Há muito que os Precários vêm a chamar a atenção para este escândalo. Fazem-no agora, uma vez mais, respaldados pela posição do Provedor de Justiça:
[...]

«É o roubo perfeito:
1) as pessoas são obrigadas a trabalhar sem salário, recebendo apenas o subsídio de desemprego – que é seu por terem descontado – e uma bolsa de 84 €;
2) o serviço não tem de contratar ninguém para aquele posto de trabalho poupando o orçamento;
3) estas pessoas não têm direito a férias, subsídios de natal ou de férias;
4) quando acaba o subsídio de desemprego é só chamar outra pessoa;
5) durante este tempo são retirados da estatística oficial do desemprego.»
.
via
http://entreasbrumasdamemoria.blogspot.pt/2014/12/do-provedor-ao-ministro.html


De farto de palavras a 1 de Dezembro de 2014 às 03:13
Corre por ai, via e-mail uma lista de filhos de politicos empregados na PT. Tudo por mérito.
Na GALP, não devem ser menos, também filhos de políticos. Mas a cunha para o tal serviço administrativo é que é relevante… Isto diz-nos quase tudo do país.
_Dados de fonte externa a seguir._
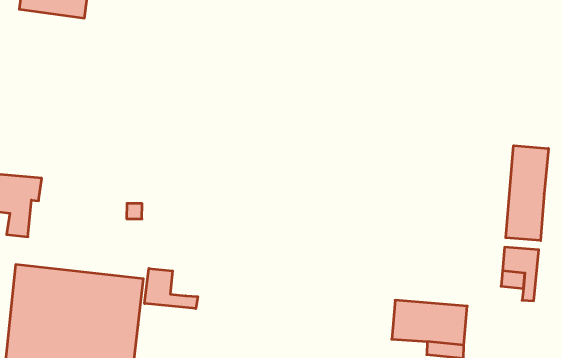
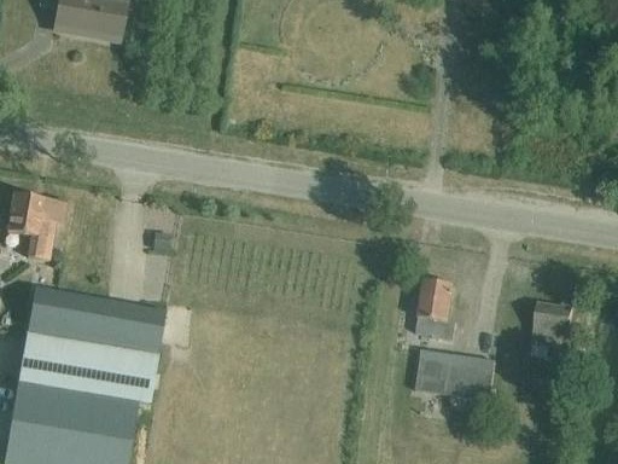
building: [506,146,548,241] -> none
building: none -> [416,278,455,340]
building: [145,268,198,309] -> none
Mesmo qualquer inepto em matemática percebe que se o PIB diminui e o montante da dívida se mantém igual, aumenta a sua percentagem. O mesmo acontece com a taxa de desemprego. Se a população ativa diminui e o número de desempregados se mantém constante, aumenta a taxa de desemprego.
E por falar em desemprego nunca surge um “escriba, crítico da elevada taxa de desemprego” a apresentar soluções. O país não quer ser comunista, onde supostamente havia empregos para todos (ainda que a qualidade de vida deixasse muito a desejar), mas quer empregos para todos. Como os ditos comentaristas não criam empregos, entende-se que será o Estado a criar…bem, mas isso configura um estado comunista, que é rejeitado pela maioria. Estamos como a pescadinha de rabo na boca.
Como diz hoje no Publico Mohhamad Yunus “ a procura de emprego está errada” Sai-se da pobreza criando o seu próprio emprego.